Perhaps most impressive is that Harvey managed to add to his early success Monday night in Philadelphia, despite a relative lack of fastball command.
"There was definitely a difference between the first start and this one," Harvey said. "I could tell in the bullpen that I was going to have to battle a little harder than I did the first time."
Davis gets breather, reflects on season's first week
PHILADELPHIA -- Ike Davis was out of the lineup Tuesday for a routine rest against Phillies left-hander Cliff Lee, giving way to backup first baseman Justin Turner. The respite left Davis with plenty of time to reflect on his first seven games of the season, which have been better than last year -- though not by much.
Davis entered Tuesday's play batting .148 with one home run and a .517 OPS, versus an .043 average with no home runs and a .197 OPS through seven games last year.
Still, Davis insists he feels far superior than he did last April. The problem, he says, is that opposing pitchers have been painting the outside edge of the strike zone with regularity.
"They're not going over the heart of the plate," Davis said of the pitches he has seen. "If you look at the video, they're hitting corners pretty well right now."
That much, Davis said, will even out over the course of the season. But he also admitted he must do a better job of fouling off pitches on the outside edge, rather than letting them fly by for strikes.

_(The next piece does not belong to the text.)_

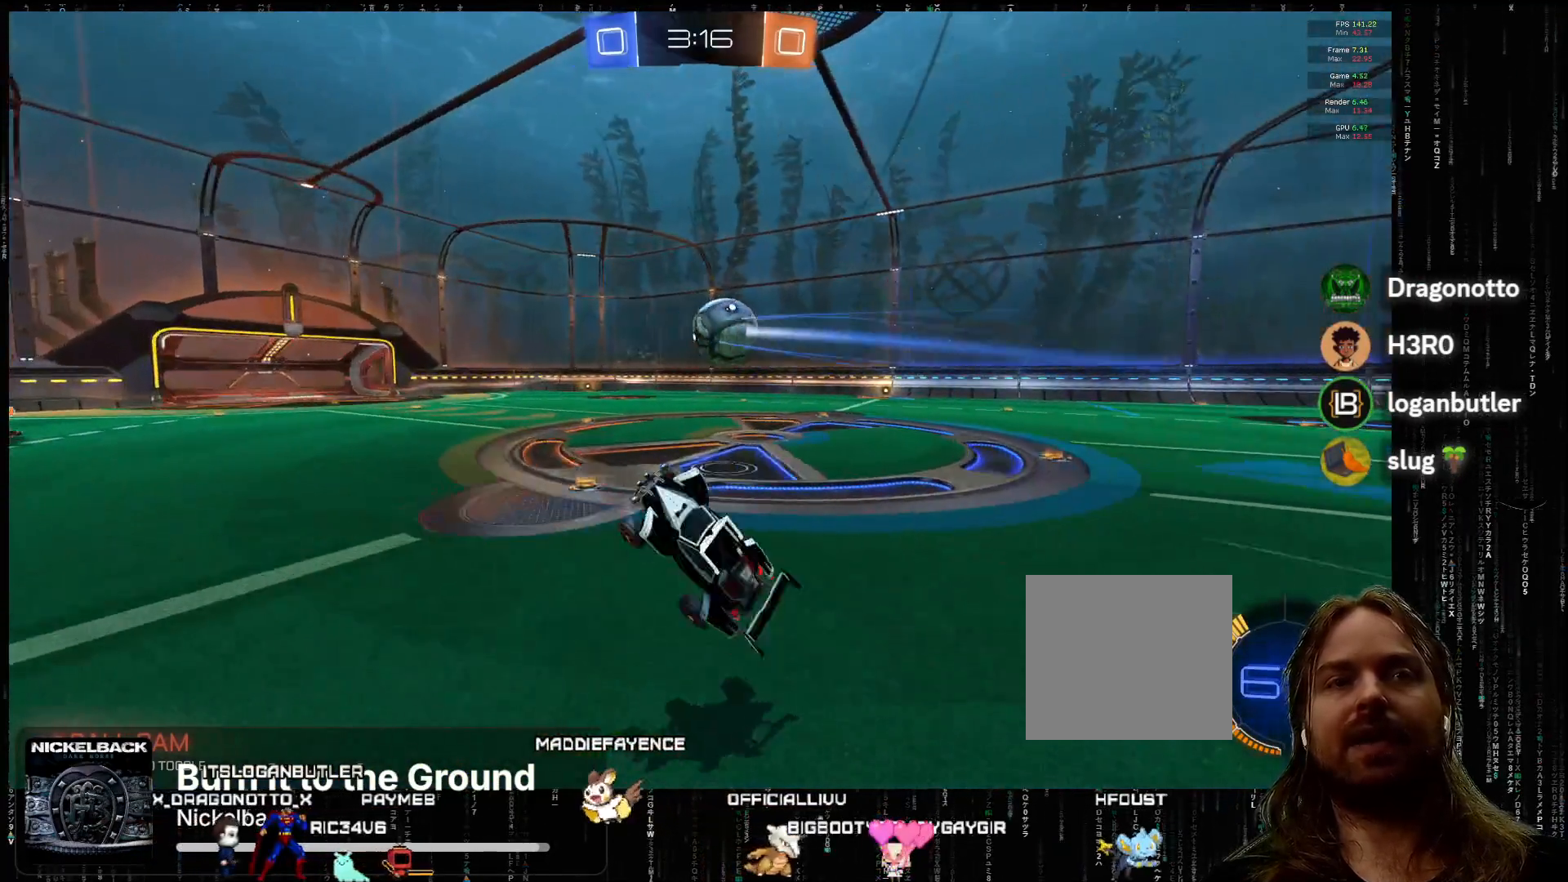
{"buttons": ["R2"], "left_stick": "right", "events": [[117, "left_stick", "center"], [383, "left_stick", "right"]]}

By spoiling a backdoor breaking ball, for example, Davis may force pitchers to make mistakes on subsequent offerings.
"That's one of the keys to hitting is to learn how to foul off those tough pitches and continue to battle through the at-bat," manager Terry Collins said. "Eventually [you] hope the pitcher makes a mistake and gets you a ball that you can hit, that you can hit hard."
In Collins' estimation, Davis' main problem is that he is no longer driving balls to the opposite field, as he did with great success throughout Spring Training.
"Home run hitters, when they get into slumps they just want to hit homers," Collins said. "That's the first thing they think of ... because that's their mindset. [They say,] 'I'm here to hit homers.' We've got to get Ike to be the Ike that we saw two years ago in the first half, where the more contact you made, the more dangerous you became."
Citi Field scheduled to host international soccer match
PHILADELPHIA -- The Israeli and Honduran national soccer teams will play a friendly at Citi Field on Sunday, June 2, the Mets announced, marking Israel's first New York soccer appearance in over 35 years.
Tickets start at $20 and will go on sale Monday, April 15 at 10 a.m. at Mets.com/Soccer.
The New York metropolitan region is home to the largest Jewish and Honduran populations in the world outside of Israel and Honduras, according to a Mets release. The June 2 match will also take place on the same day as Manhattan's Celebrate Israel Parade.
The Israeli and Honduran national teams are ranked 66th and 55th in the world, respectively.
This marks the third straight year that Citi Field has hosted an international soccer match. Ecuador and Greece played to a 1-1 tie in 2011, and Ecuador returned to defeat Chile, 3-0, last summer.